━━━━━ Текст документа
Что касается «происшествия», таковым я считаю публикацию в конце 1836 г. в журнале «Телескоп» анонимного сочинения «Философические письма к г-же ***. Письмо 1-ое». Несмотря на анонимность, имя автора было хорошо известно участникам тогдашних кружков и салонов: это был Петр Яковлевич Чаадаев (1794–1856), одно время делавший успешную карьеру в качестве гвардейского офицера, но уволенный со службы в 1821 г. при достаточно темных обстоятельствах, в силу которых, как сообщается в словаре Брокгауза и Ефрона, он «сильно упал во мнении товарищей-офицеров».
Сразу отмечу: я не имею возможности (да и особого желания) тратить наши лекции на изложение биографии Чаадаева; кого интересуют ее подробности, может обратиться, в частности, к моему небольшому исследованию [1]. Сейчас моя задача – рассмотреть философско-религиозные взгляды Чаадаева; задача тем более важная, что до сих пор нас пытаются убедить в том, что «только после Чаадаева русская философия стала философией в подлинном смысле слова» [2: 758].
Не менее распространено мнение, согласно которому «письмо Чаадаева послужило одной из главных причин раскола между западниками и славянофилами» [3: 76]. О том, что никакого «раскола» по существу не было, мы будем говорить ниже; но уже сейчас замечу, что в отношении Чаадаева между ними царило трогательное единодушие. А. И. Герцен высокопарно заявлял: «Это был выстрел, раздавшийся в темную ночь <…> “Письмо” Чаадаева потрясло всю мыслящую Россию» [4: 375]. В свою очередь, А. С. Хомяков незадолго до смерти в речи, произнесенной в 1860 г. в Обществе любителей российской словесности, выражался не столь грозно, но весьма умильно: «Почти все мы знали Чаадаева, многие его любили, и, может быть, никому не был он так дорог, как тем, которые считались его противниками. <…> в сгущающемся сумраке того времени он не давал потухать лампаде» и прочее в том же духе [5: 340–341].
━━━━━━━━━━
> **Цель задания**: Замените «раскола» на «разрыва» во фрагменте текста документа от «Не менее распространено» до «духе [5: 340–341].» и приведите этот фрагмент полностью.
━━━━━ Исходные данные
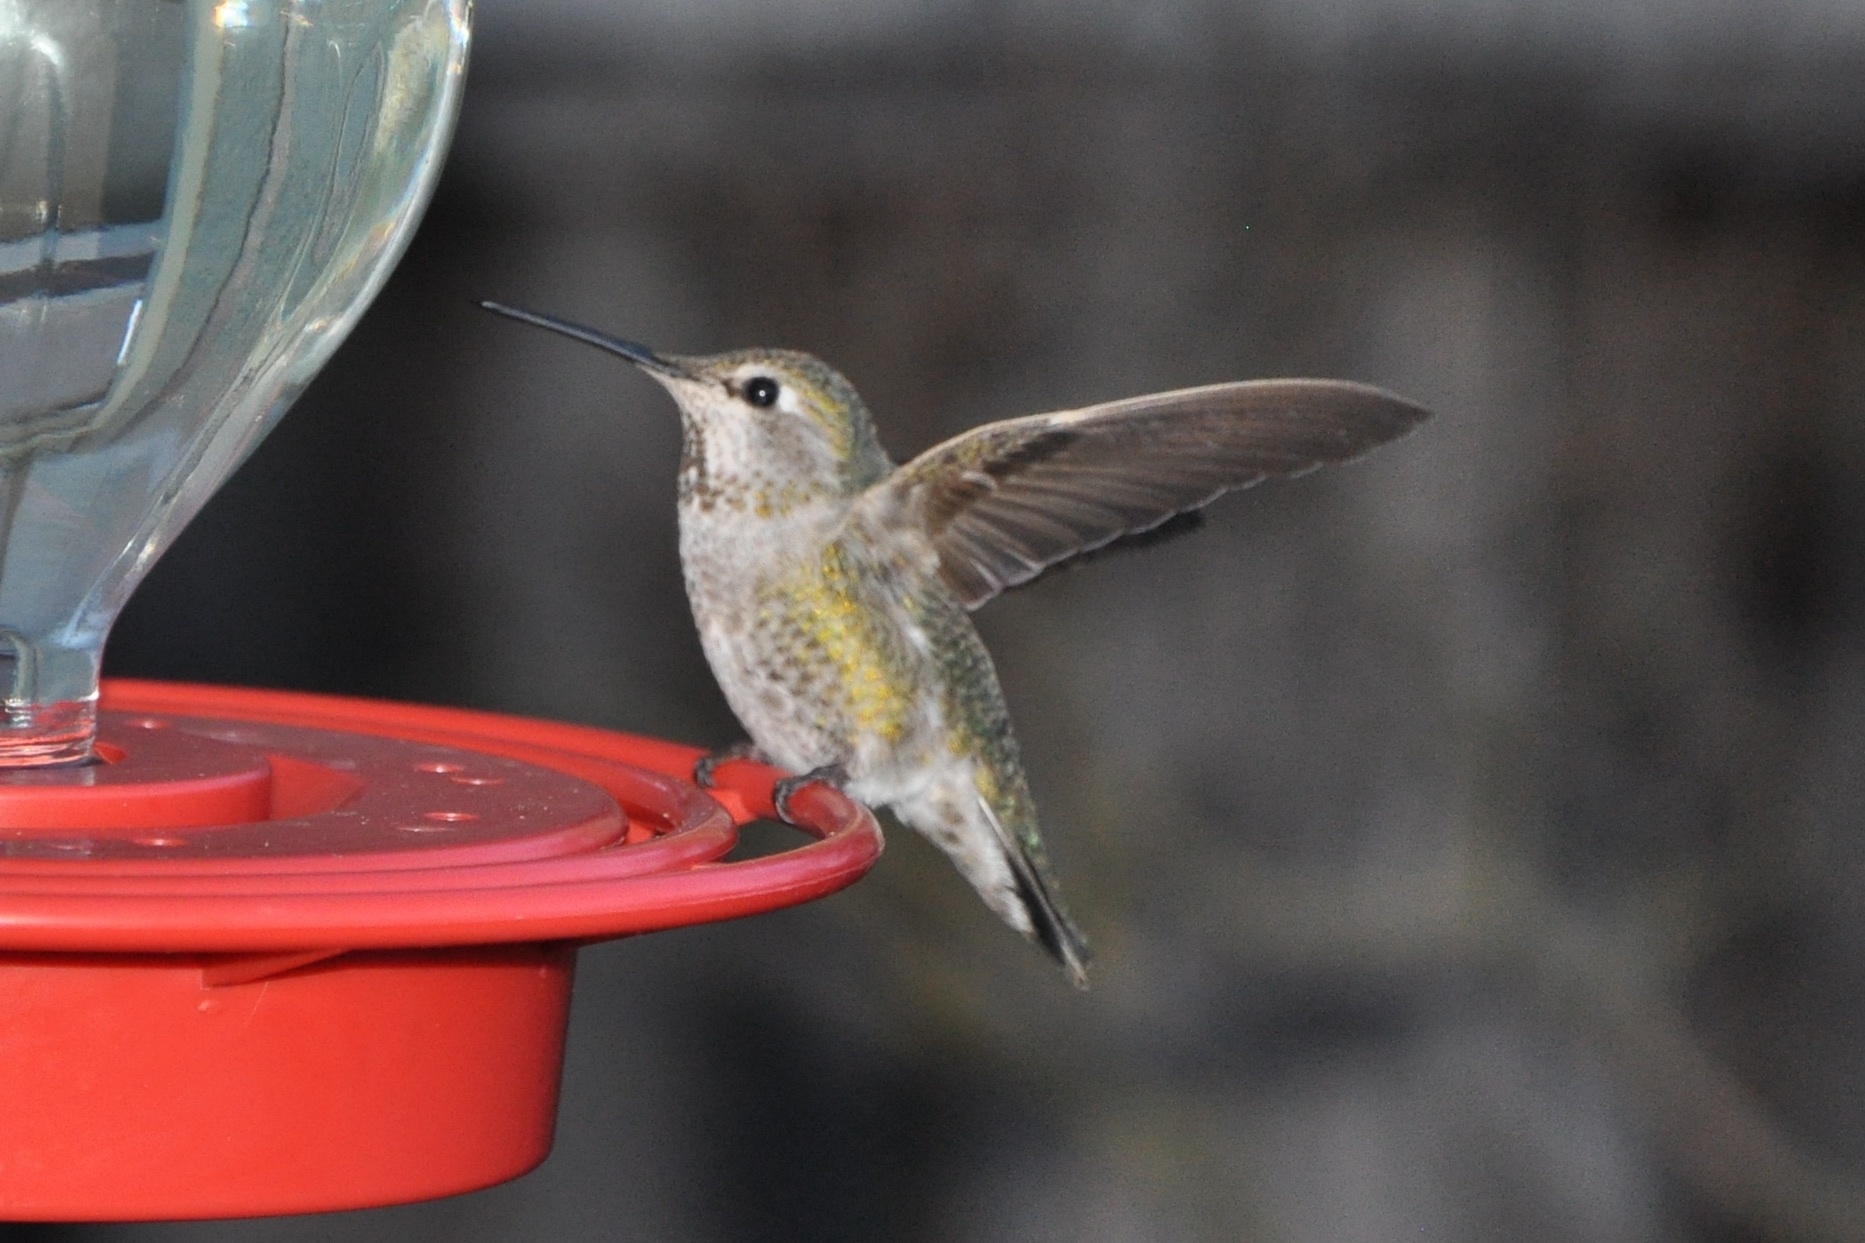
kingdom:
━━━━━━━━━━
> **Результат**:
Не менее распространено мнение, согласно которому «письмо Чаадаева послужило одной из главных причин разрыва между западниками и славянофилами» [3: 76]. О том, что никакого «разрыва» по существу не было, мы будем говорить ниже; но уже сейчас замечу, что в отношении Чаадаева между ними царило трогательное единодушие. А. И. Герцен высокопарно заявлял: «Это был выстрел, раздавшийся в темную ночь <…> “Письмо” Чаадаева потрясло всю мыслящую Россию» [4: 375]. В свою очередь, А. С. Хомяков незадолго до смерти в речи, произнесенной в 1860 г. в Обществе любителей российской словесности, выражался не столь грозно, но весьма умильно: «Почти все мы знали Чаадаева, многие его любили, и, может быть, никому не был он так дорог, как тем, которые считались его противниками. <…> в сгущающемся сумраке того времени он не давал потухать лампаде» и прочее в том же духе [5: 340–341].